Conseils de diagnostic différentiel

Comme discuté en détail dans “Un symptôme ne suffit pas, un symptôme fait partie d’un schéma” et “Envisagez le mimétisme médical”, prenez le temps de couvrir les bases du processus de diagnostic. Il est erroné et dangereux de souscrire à l’idée qu’un diagnostic précis au laser n’est pas important parce qu’en fin de compte, “nous traitons les symptômes, pas les troubles”. De nombreux troubles partagent des symptômes, mais cela ne signifie pas qu’ils sont traités de la même manière.

Pour illustrer, le trouble bipolaire et la personnalité borderline sont connus pour leurs sautes d’humeur, et en plus de 20 ans de pratique et de supervision, je peux dire qu’il n’est pas inhabituel qu’une approche unique “capacité d’adaptation et médication” soit adoptée par les gens se plaindre de sautes d’humeur. Pour une stabilité plus que précaire, les troubles bipolaires nécessitent au minimum une psychiatrie et une thérapie axée sur le maintien de bons schémas de sommeil et la maîtrise du stress afin de ne pas attiser la manie. Le traitement de la personnalité borderline nécessite de cultiver des relations interpersonnelles plus constructives en modifiant le schéma de base problématique, comme indiqué dans “10 croyances fondamentales des troubles de la personnalité”, ce qui entraîne leur tendance à des sautes d’humeur réactives.

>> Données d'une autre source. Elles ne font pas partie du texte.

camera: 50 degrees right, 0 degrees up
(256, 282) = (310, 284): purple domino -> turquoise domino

Et c’est là que réside un élément différentiel clé : évaluer si des changements d’humeur réguliers et significatifs sont corrélés à des événements, ce qui indiquerait un trait de personnalité. Si tel est le cas, il est important de rechercher des preuves de personnalités borderline, histrioniques ou d’autres personnalités du groupe B. Il est également essentiel d’évaluer si la personne a des antécédents de traumatismes graves qui se prêteraient à des réactions de colère et d’anxiété régulières et altérées qui peuvent se superposer à la dépression, apparaissant ostensiblement comme un “cycle rapide”.

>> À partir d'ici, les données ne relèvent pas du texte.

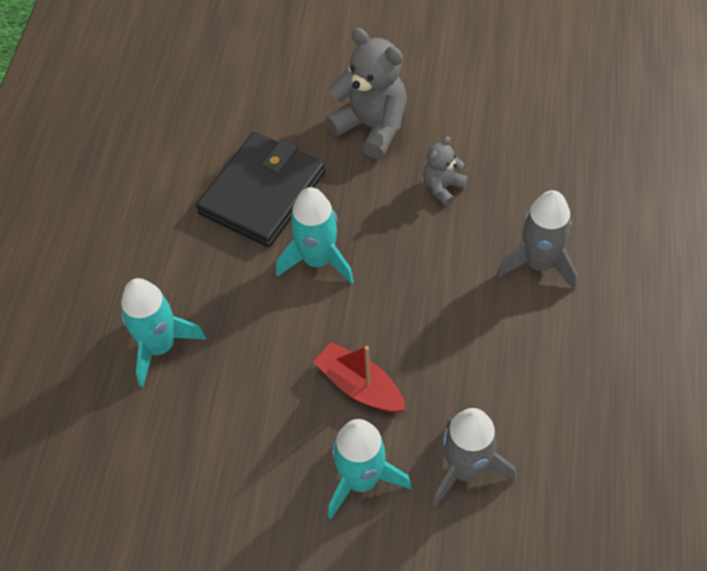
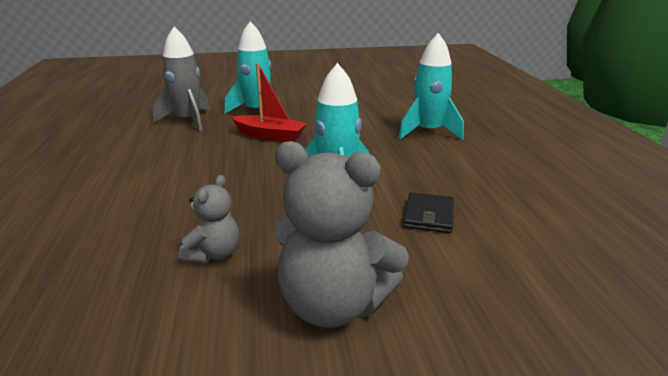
camera: 160 degrees right, 30 degrees down
(262, 193) = (429, 216): black wallet -> black wallet, size x0.46
(539, 263) = (102, 211): grey rocket -> none

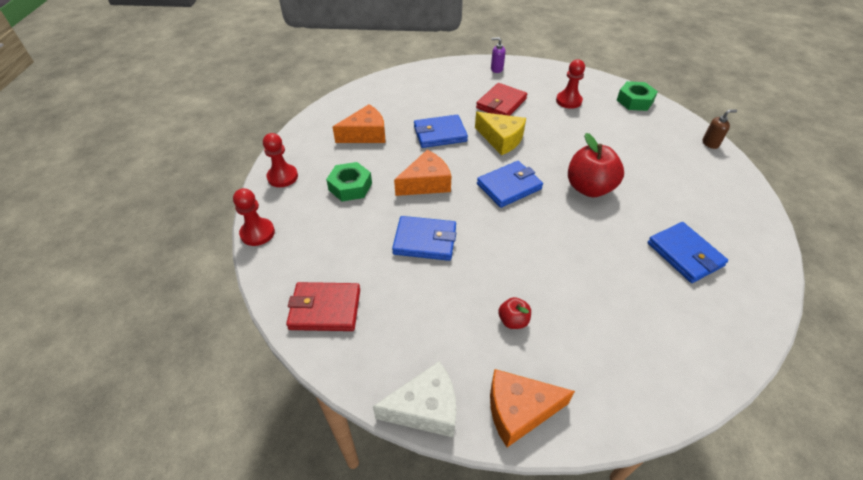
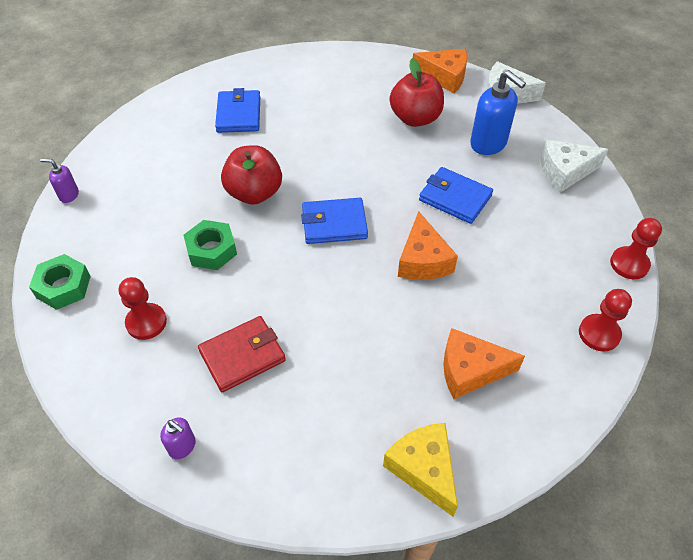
camera: 155 degrees left, 5 degrees up
(325, 309) = (565, 172): red wallet -> white cheese
(350, 186) = (514, 287): green nut -> green nut (211, 250)
(417, 316) = (488, 143): none -> blue soap dispenser
(426, 183) = (423, 260): orange cheese -> orange cheese turned 90 degrees counterclockwise
(440, 134) = (366, 330): blue wallet -> none
(501, 139) = (293, 290): yellow cheese -> yellow cheese (424, 469)
(513, 321) = (415, 118): red apple -> red apple, size x2.05
(710, 143) = (69, 195): brown soap dispenser -> purple soap dispenser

Enfin, certains “indiquent” que les montagnes russes des sautes d’humeur peuvent en effet être un trouble bipolaire :

  • Il ne semble pas y avoir d’événements déclencheurs particuliers; la mauvaise humeur s’épanouit de manière endogène.
  • La présence de caractéristiques psychotiques, en particulier de délires grandioses comme avoir des super pouvoirs ou occuper des postes importants, et des hallucinations auditives.
  • UN dégager antécédents familiaux de trouble bipolaire basés sur les descriptions des parents d’épisodes clairement alternés maniaques/hypomaniaques/mixtes/dépressifs, examen des dossiers et contact collatéral avec les fournisseurs ; ne pas prendre « je suis bipolaire » ou « un médecin m’a dit un jour que je suis bipolaire » pour argent comptant.
  • Le changement d’humeur se produit en l’absence de toxicomanie et n’est influencé par aucun médicament sur ordonnance, en particulier les antidépresseurs.
  • Il n’y a aucune complication médicale à portée de main, comme une maladie endocrinologique ou des dommages organiques.